TEXT FOR ANALYSIS:
Ah, the miracles were *ALL* about “what’s in it for me.” I too need miracles. Look at my life! And hey, how about a miraculous afterlife to boot!
I propose that Romans 8:28 “And we know that for those who love God, all things work together for good, for those who are called according to his purpose,” is a more powerful, compelling, and comforting reason to believe than the notion that, “the miracles performed by the Christian God were superior to those of any/all the other gods,” which you state as your thesis. For as Paul said in Romans 10:9, “If you declare with your mouth, ‘Jesus is Lord,’ and believe in your heart that God raised him from the dead, you will be saved.” While it wasn’t articulated until 325 CE by Athanasius (as far as we know), divinization, theosis, the profound idea that, “God became man so that man could become God,” was an essential part of the kerygma. I think it was the hope of overcoming the meaninglessness or curse of death (depending on one’ view of it) by gaining eternal life through union with God, that was the motivation for conversion. Afterall, we know that some of the most ancient known religious practices were funerary in nature, intended to conduct the deceased into it.
Thanks for deciding to do a mini-series of posts on your book The Triumph. Off topic request: Please give us blog members another update on the progress of your current book in progress. What is the proposed title at this point? Thanks much!
It’s in draft, ready to be revised. I hope to have it off to the publisher in the fall.
Good luck!
A modern-day Christian songwriter wrote a song with the following lyrics (this is “Sunrise After Tilling” by John Coleman). It’s not about disbelief but it is about doubt or at least discouragement. I bought the album at the National Christian Youth Convention in Tasmania in 1997 (along with another by the same artists). Fun times.

PROVIDED MATERIAL:

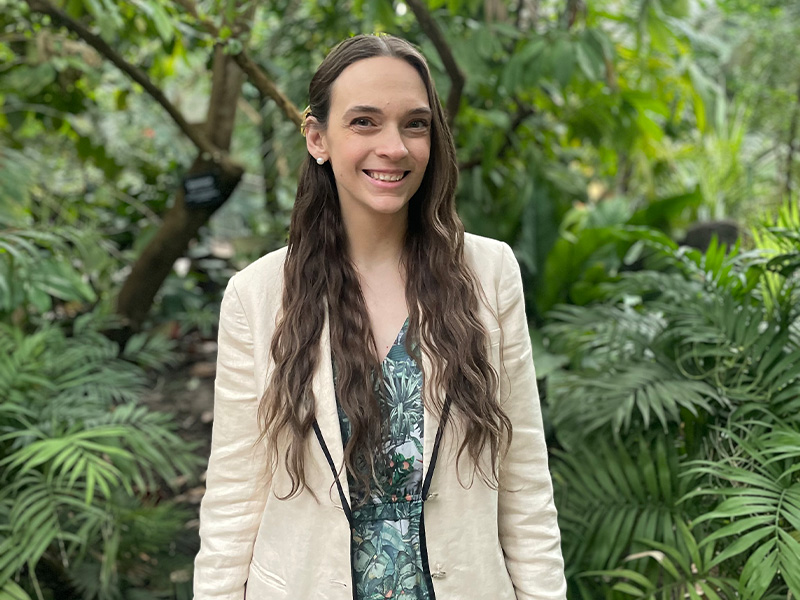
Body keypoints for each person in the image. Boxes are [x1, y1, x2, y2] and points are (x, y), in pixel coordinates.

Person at [193, 33, 566, 600]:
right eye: (364, 122)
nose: (393, 146)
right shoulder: (259, 294)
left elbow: (524, 479)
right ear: (318, 137)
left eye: (415, 124)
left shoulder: (489, 273)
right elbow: (234, 495)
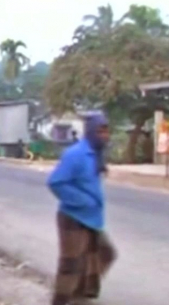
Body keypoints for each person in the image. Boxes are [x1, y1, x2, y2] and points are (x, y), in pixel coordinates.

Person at [47, 113, 117, 305]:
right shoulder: (76, 154)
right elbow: (56, 182)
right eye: (100, 131)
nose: (104, 135)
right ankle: (60, 301)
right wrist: (83, 201)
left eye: (106, 130)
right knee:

PROBLEM TO WORK ON:
In the comment thread on miracles, in what year does the text say Athanasius articulated the idea of divinization?

ANSWER TO THIS TASK:
325 CE